Grade: pass/fail. Paper will be due after the winter break (most likely end of January 2018).
Transcript from the course is attainable through studentweb at the University of Oslo website. All candidates accepted for admission will be registered as guest students at UiO. Studentweb is then accessible with your date of birth and Norwegian ID-number and a PIN-code issued at your admission to the course. Please contact Lene Angelskår with any practical questions regarding admission and transcripts.
Tentative course outline
Each day: lecture in the morning, topic for discussion, lunch, short second lecture, involvement with practice (empirical work, visit from policymakers, TTO etc.), student presentations of things from their own work related to the topic. Possibly more flexibility and each day could be slightly different.
MONDAY NOVEMBER 27TH: PERSPECTIVES ON THE RELATIONSHIP BETWEEN RESEARCH AND INNOVATION
Lecturers: Magnus Gulbrandsen (MG) and Taran Thune (TT)
Differences between types of public research organisations, various perspectives highlighting public-private partnerships, the linear and reverse linear models, normative versus descriptive viewpoints etc.
TUESDAY NOVEMBER 28TH: STUDYING UNIVERSITY-INDUSTRY RELATIONS
Lecturers: Pablo d’Este and MG/TT
Emphasis on empirical work and on possible theoretical perspectives.

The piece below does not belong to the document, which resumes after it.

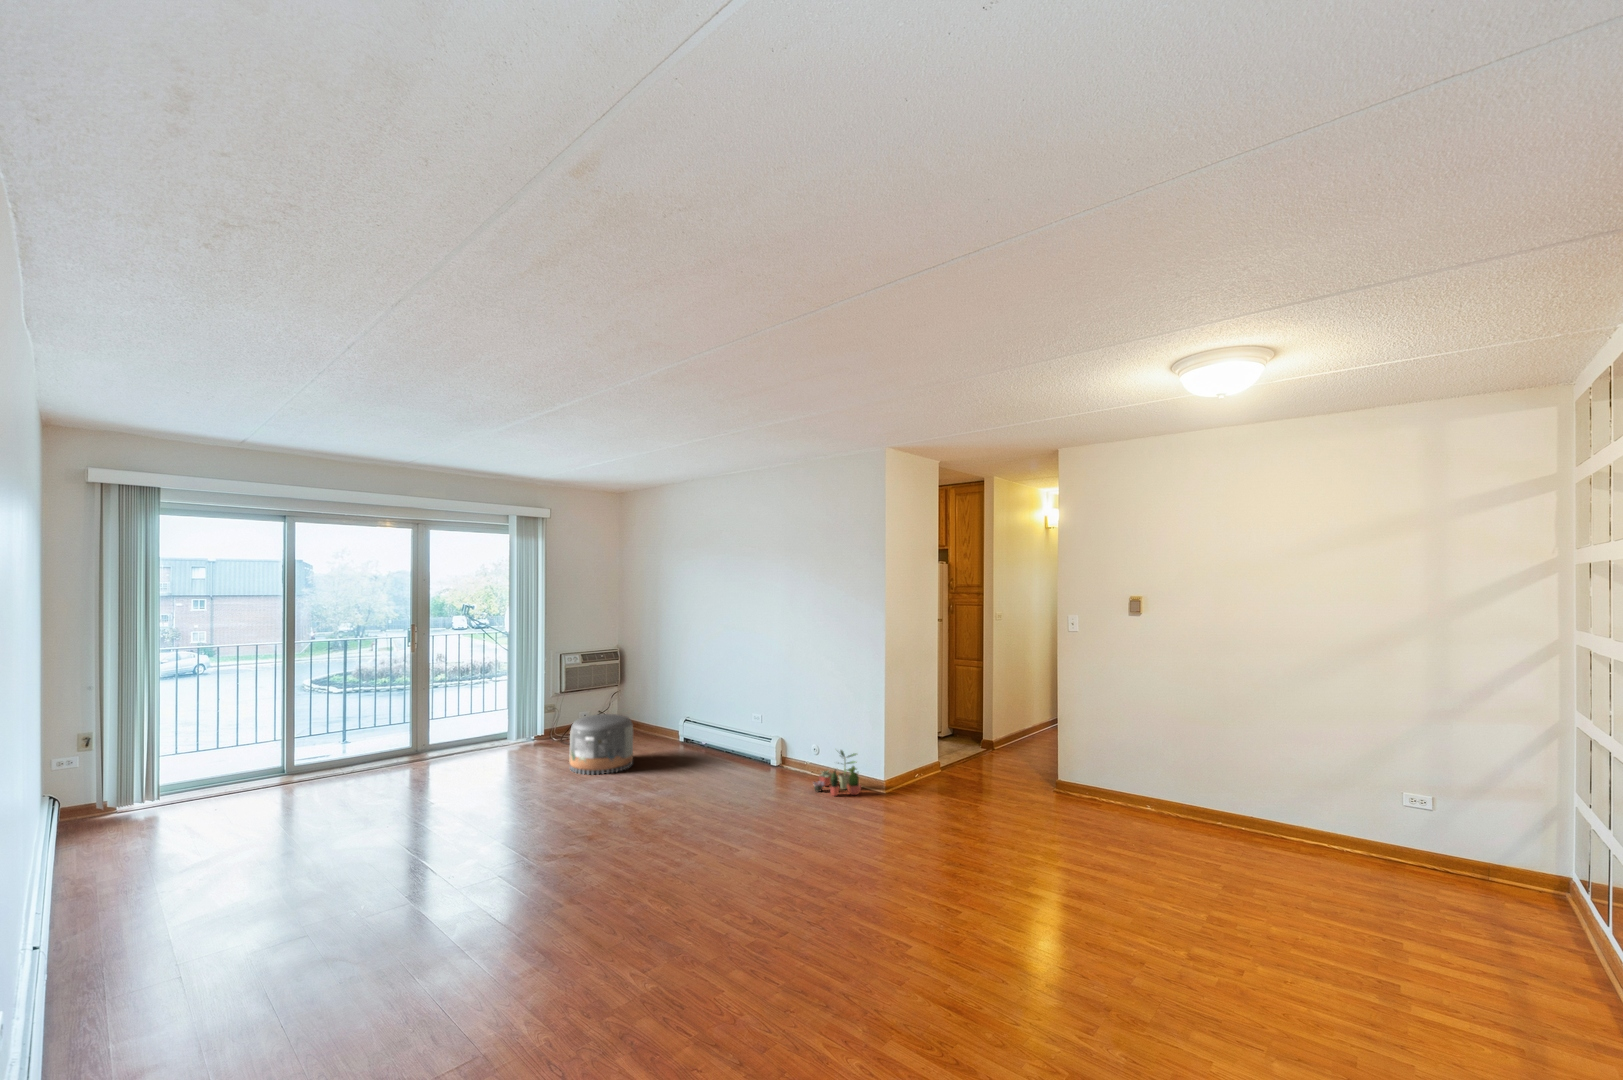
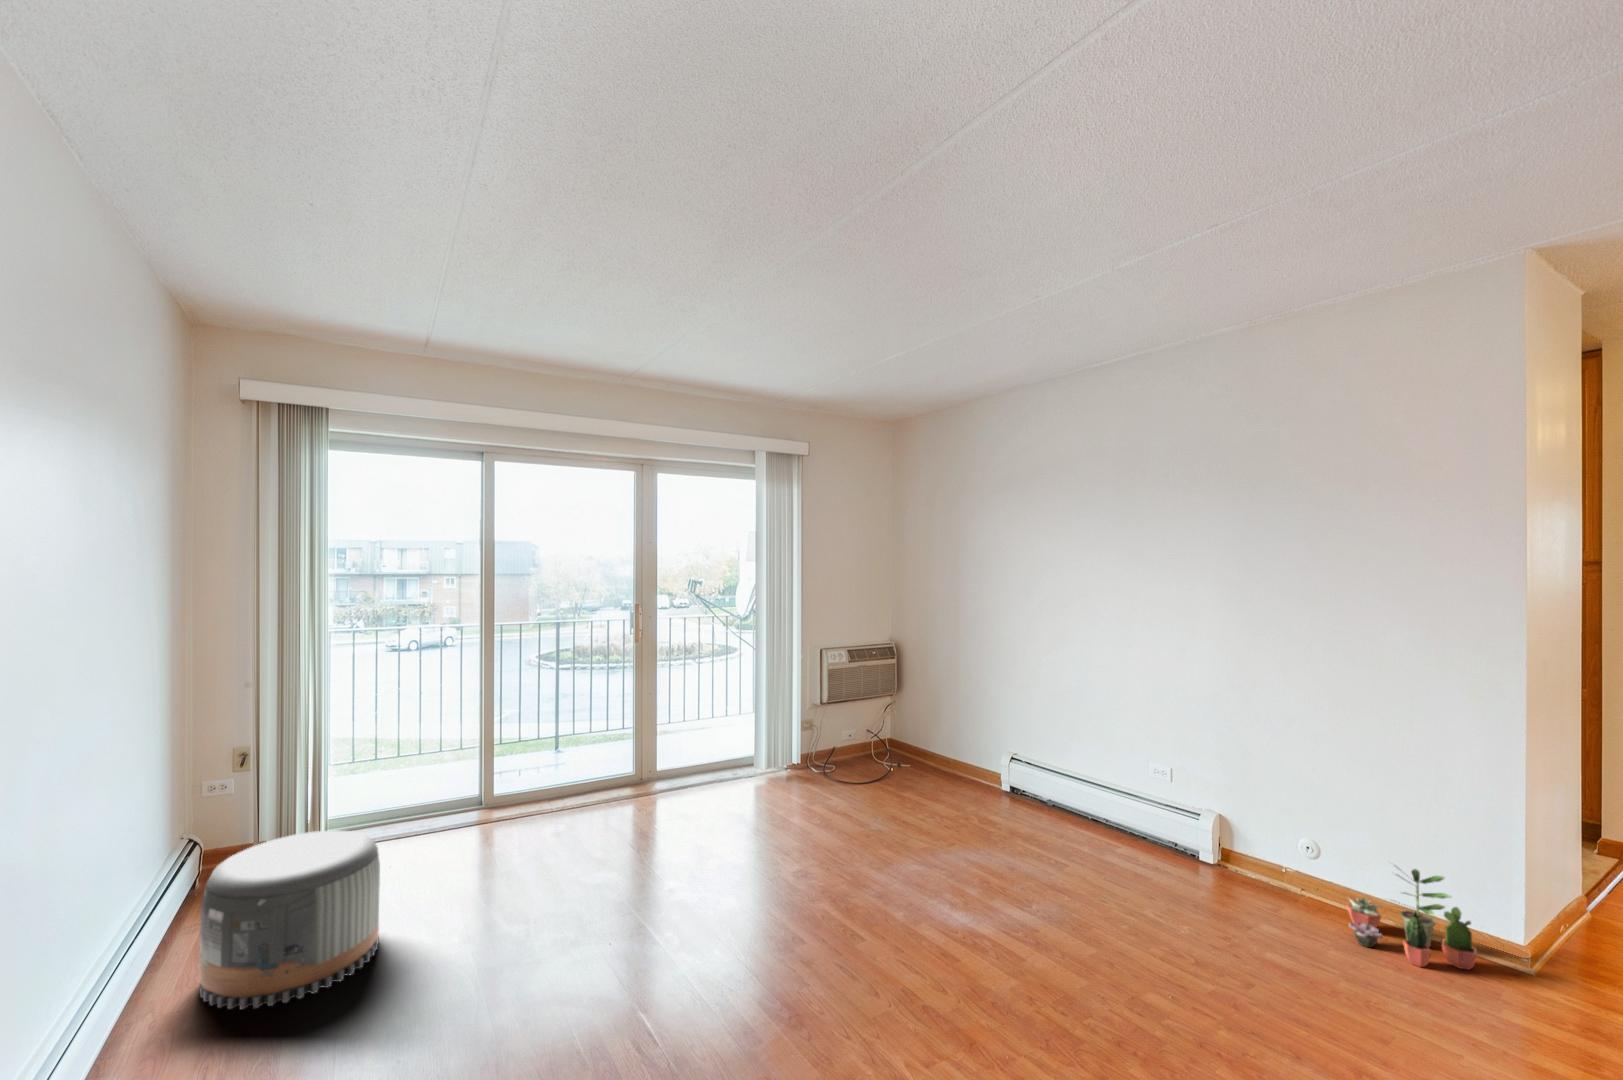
pouf: present [570,714,633,775] -> present [199,830,380,1009]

WEDNESDAY NOVEMBER 29TH: ACADEMIC ENTREPRENEURSHIP
Lecturers: Lene Foss and MG
Emphasis on empirical work and on the role of the researcher in promoting entrepreneurship versus studying it from a distance.
THURSDAY NOVEMBER 30TH: SCIENCE POLICY AND INNOVATION POLICY
Lecturers: To be confirmed
Emphasis on how to study policy, framing/governance/expertise etc.
FRIDAY DECEMBER 1ST: THE IMPACT AGENDA
Lecturers: Ismael Rafols and more to be confirmed
Impact, evaluation, funding and priority setting, indicators/metrics, altmetrics.